::: Selected passage :::
Strong patient matching lowers costs, increases patient safety, improves clinical decision-making, and develops care coordination, the experts say. The group said it’s crucial for Congress to repeal a section of law that prevents the Department of Health and Human Services (HHS) from working with the House of Representatives to develop a national patient identifier (NPI) system.
For over two decades, the House of Representatives and HHS have debated the merits of an NPI system. The system would assign each United States citizen a unique number to be used across the healthcare system.
“CHIME is pleased to join the Patient ID Now Coalition as one of its founding members,” Russell Branzell, president and CEO of CHIME, said in a statement.
“CHIME has called for removing the funding ban for many years; the pandemic only amplifies the need for a safe, efficient and accurate strategy for matching patients to their healthcare records. We look forward to working with our colleagues to remove the funding ban and find solutions that will address this important patient safety issue.”
While patient safety is a major concern, a lack of strong patient matching also presents financial issues for health systems.
According to The Ponemon Institute, 35 percent of denied claims come from inaccurate patient identification or incomplete patient information, which as a result costs the average provider $1.2 million per year.
“HIMSS believes that the ‘partner’ patient and access to their longitudinal record is essential to achieving better care, and our members have long advocated for advancing a nationwide patient matching strategy,” Hal Wolf, HIMSS president and CEO, said in a statement.
“However, the outdated and harmful appropriations ban on a unique patient identifier continues to hinder these efforts and must be removed. The inability to accurately match patients with their records not only has severe financial implications, but also impedes health information exchange and most importantly impacts patient safety, including loss of lives. We must act now and remove the ban.”
Now with the six founding members together, the group has sent out an invitation to Congress and the media to join a virtual Hill briefing on July 7. The group members plan to discuss patient matching and how Congress can help aid their efforts.
“Intermountain Healthcare believes that the best thing for our patients and members is removing the appropriations ban on a unique patient identifier,” Marc Probst, vice president and chief information officer of Intermountain Healthcare, said in a statement.
“We are committed to helping make this happen. Lifting the ban will enable a national solution to our current inability to consistently and accurately identify patients to their health records. Lifting the archaic appropriations ban on a unique patient health identifier will save lives and is long overdue.”
:::
Problem requirements: Render this sentence from the article on patient matching in Spanish: "The system would assign each United States citizen a unique number to be used across the healthcare system."
::: Data extract :::
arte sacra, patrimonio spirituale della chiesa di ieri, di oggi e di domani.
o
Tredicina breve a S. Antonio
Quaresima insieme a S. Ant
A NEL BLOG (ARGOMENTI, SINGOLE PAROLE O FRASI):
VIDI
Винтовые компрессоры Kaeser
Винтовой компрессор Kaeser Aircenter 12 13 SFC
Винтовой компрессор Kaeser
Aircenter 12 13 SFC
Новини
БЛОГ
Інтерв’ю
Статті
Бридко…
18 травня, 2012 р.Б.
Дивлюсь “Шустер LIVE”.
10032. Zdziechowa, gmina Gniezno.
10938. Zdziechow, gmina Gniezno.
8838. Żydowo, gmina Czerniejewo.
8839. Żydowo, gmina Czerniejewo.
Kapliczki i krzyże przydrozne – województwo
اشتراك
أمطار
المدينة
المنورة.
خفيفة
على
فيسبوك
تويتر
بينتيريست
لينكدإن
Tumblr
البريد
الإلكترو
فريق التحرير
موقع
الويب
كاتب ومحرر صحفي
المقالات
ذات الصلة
:::
::: Data extract :::
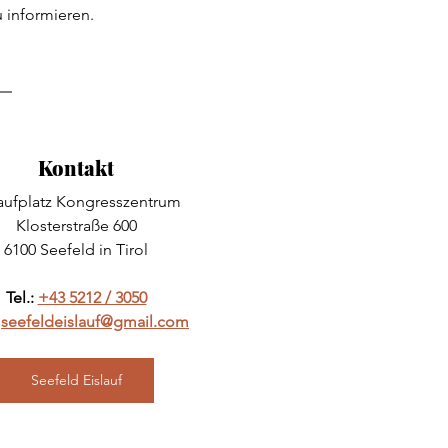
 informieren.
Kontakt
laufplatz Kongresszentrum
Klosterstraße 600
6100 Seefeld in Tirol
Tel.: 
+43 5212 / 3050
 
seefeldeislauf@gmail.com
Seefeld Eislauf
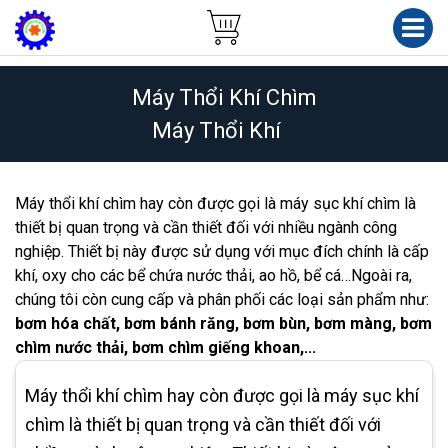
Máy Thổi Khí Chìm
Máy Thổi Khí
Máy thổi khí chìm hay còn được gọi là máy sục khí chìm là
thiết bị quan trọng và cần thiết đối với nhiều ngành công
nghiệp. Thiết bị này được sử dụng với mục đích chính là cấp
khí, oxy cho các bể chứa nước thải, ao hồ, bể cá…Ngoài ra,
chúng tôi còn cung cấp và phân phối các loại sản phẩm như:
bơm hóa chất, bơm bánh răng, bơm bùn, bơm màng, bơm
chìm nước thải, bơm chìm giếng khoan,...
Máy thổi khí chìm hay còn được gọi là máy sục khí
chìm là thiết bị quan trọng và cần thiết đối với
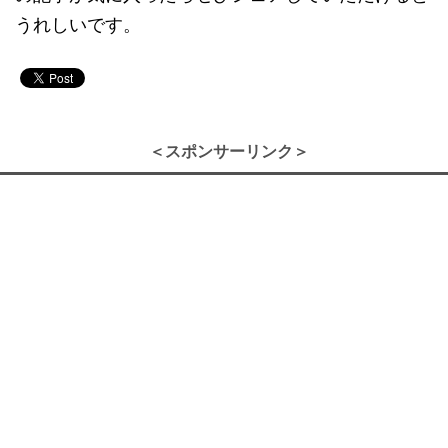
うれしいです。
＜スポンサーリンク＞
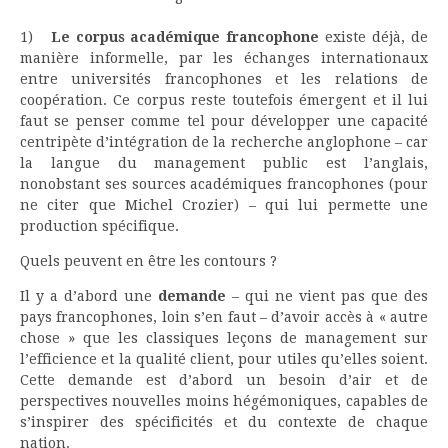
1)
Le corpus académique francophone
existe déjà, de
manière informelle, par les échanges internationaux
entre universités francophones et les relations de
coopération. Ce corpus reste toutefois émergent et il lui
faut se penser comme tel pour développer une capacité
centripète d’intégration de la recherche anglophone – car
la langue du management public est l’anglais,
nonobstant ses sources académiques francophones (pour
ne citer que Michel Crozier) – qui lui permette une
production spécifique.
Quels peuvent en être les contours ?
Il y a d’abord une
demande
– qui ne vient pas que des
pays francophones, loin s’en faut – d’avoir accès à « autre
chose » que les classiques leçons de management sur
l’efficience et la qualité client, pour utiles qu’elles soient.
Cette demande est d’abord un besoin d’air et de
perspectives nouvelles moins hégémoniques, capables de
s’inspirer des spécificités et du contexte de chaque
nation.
:::
Result below: El sistema asignaría a cada ciudadano de los Estados Unidos un número único que se utilizaría en todo el sistema de atención médica.